__Extract provided__
Gilbert H. Wild & Son

Ornamental Grass at Moss Mountain Farm

Grass in your flowerbeds? For gardeners who’ve spent hours pulling invasive weeds, this may seem like strange advice. But let me introduce you to the new, well-behaved varieties of ornamental grasses. Windblown, untamed and graceful, they lend an appealing accent to gardens and containers.

Fall container gardens at Moss Moutain Farm

I’ve found that ornamental grasses are some of the best providers of an important (and often overlooked) element in garden design – texture. Now they certainly aren’t very colorful when you compare them to some of the other fall favorites such as asters or chrysanthemums, but they do provide a nice contrast to other plants in the garden.

Ornamental grass at Moss Mountain Farm

Ornamental grasses require little maintenance and are very forgiving about soil, making them easy to grow. They don’t have to have particularly rich soil, and, once they are established, they’re quite drought tolerant. With just a little TLC during the first season, these ornamental grass varieties will be reliable, long-lived additions to your garden. On top of all that, they’re remarkably pest-free.

__Provided information__
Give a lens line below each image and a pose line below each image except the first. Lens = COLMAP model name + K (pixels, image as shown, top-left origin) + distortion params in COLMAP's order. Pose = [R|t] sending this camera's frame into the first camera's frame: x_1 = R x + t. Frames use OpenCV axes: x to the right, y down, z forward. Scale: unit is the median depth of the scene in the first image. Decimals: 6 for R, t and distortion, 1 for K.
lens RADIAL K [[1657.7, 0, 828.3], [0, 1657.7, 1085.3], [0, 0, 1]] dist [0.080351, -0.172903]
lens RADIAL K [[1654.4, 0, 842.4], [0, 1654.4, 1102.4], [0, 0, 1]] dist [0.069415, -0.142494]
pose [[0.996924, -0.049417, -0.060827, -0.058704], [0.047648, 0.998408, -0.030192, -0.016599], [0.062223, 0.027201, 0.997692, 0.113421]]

---

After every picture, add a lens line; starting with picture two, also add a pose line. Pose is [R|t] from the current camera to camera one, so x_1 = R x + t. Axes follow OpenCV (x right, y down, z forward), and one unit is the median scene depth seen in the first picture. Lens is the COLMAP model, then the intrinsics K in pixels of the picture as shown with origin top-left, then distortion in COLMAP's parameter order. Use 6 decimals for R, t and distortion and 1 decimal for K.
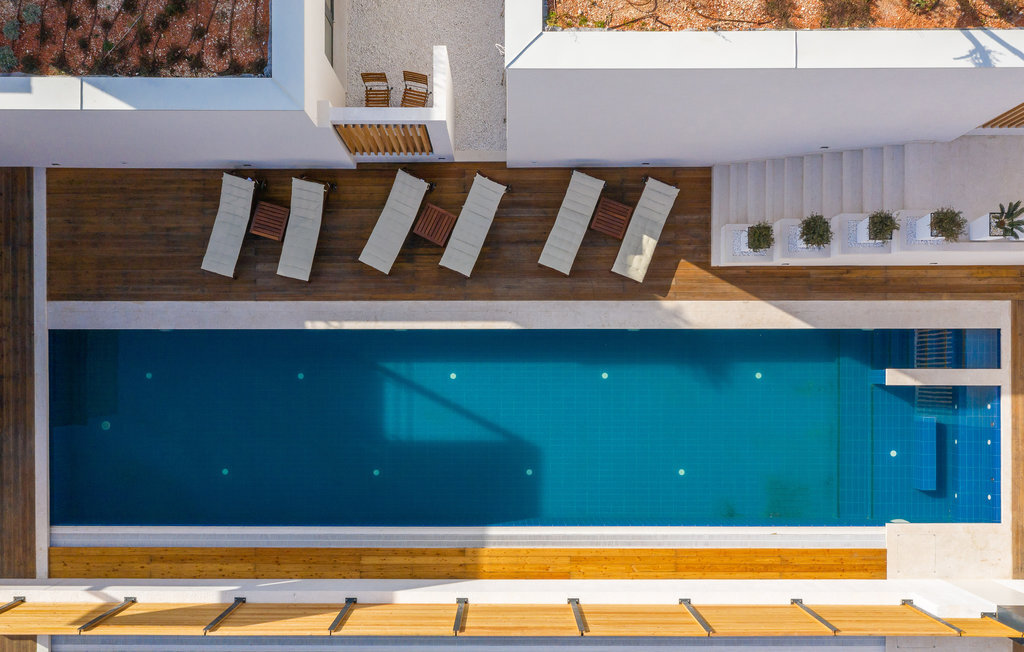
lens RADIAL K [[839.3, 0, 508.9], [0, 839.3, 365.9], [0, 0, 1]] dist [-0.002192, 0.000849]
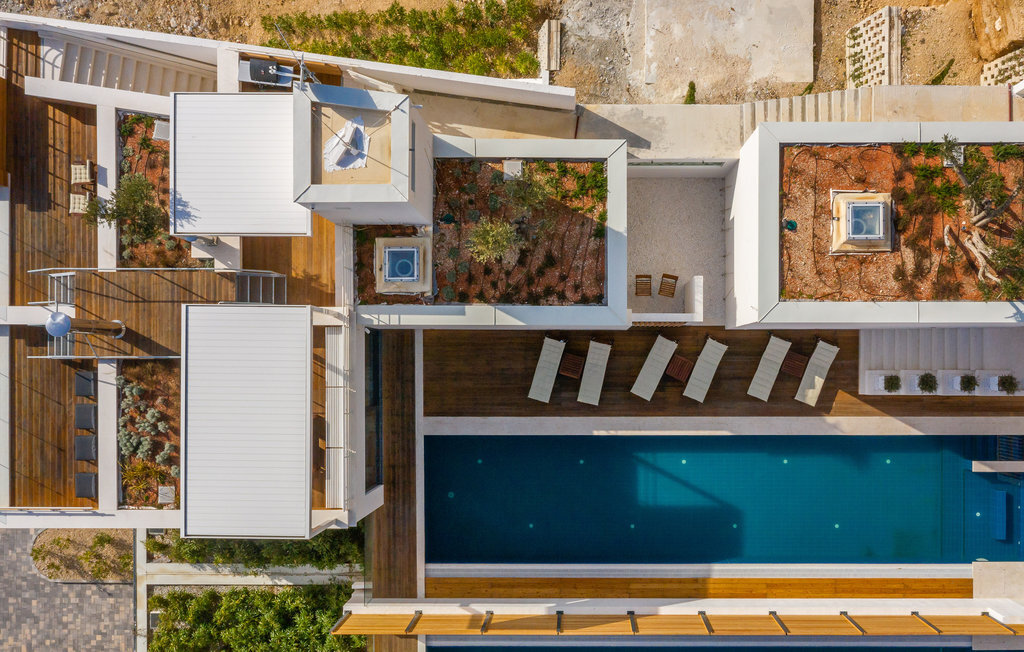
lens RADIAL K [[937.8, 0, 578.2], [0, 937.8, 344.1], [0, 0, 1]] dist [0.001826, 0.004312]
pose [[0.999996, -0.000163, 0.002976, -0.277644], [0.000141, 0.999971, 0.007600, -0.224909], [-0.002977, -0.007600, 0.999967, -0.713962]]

__Exercise requirements__
• A. For each statement below, say whether it agrees with the passage on ornamental grasses, answering yes or no and quoting the deciding words of the passage: (i) ornamental grasses need particularly rich soil; (ii) once established, ornamental grasses are quite drought tolerant; (iii) ornamental grasses are more colorful than asters or chrysanthemums.
• B. Extract from the passage on ornamental grasses the stretch from "Fall container gardens" through "in the garden.", word for word.
The items come from a source separate from the passage on ornamental grasses.

__Answers to the exercises__
• A.
(i) No: "They don’t have to have particularly rich soil"
(ii) Yes: "once they are established, they’re quite drought tolerant"
(iii) No: "they certainly aren’t very colorful when you compare them to some of the other fall favorites such as asters or chrysanthemums"

• B.
Fall container gardens at Moss Moutain Farm

I’ve found that ornamental grasses are some of the best providers of an important (and often overlooked) element in garden design – texture. Now they certainly aren’t very colorful when you compare them to some of the other fall favorites such as asters or chrysanthemums, but they do provide a nice contrast to other plants in the garden.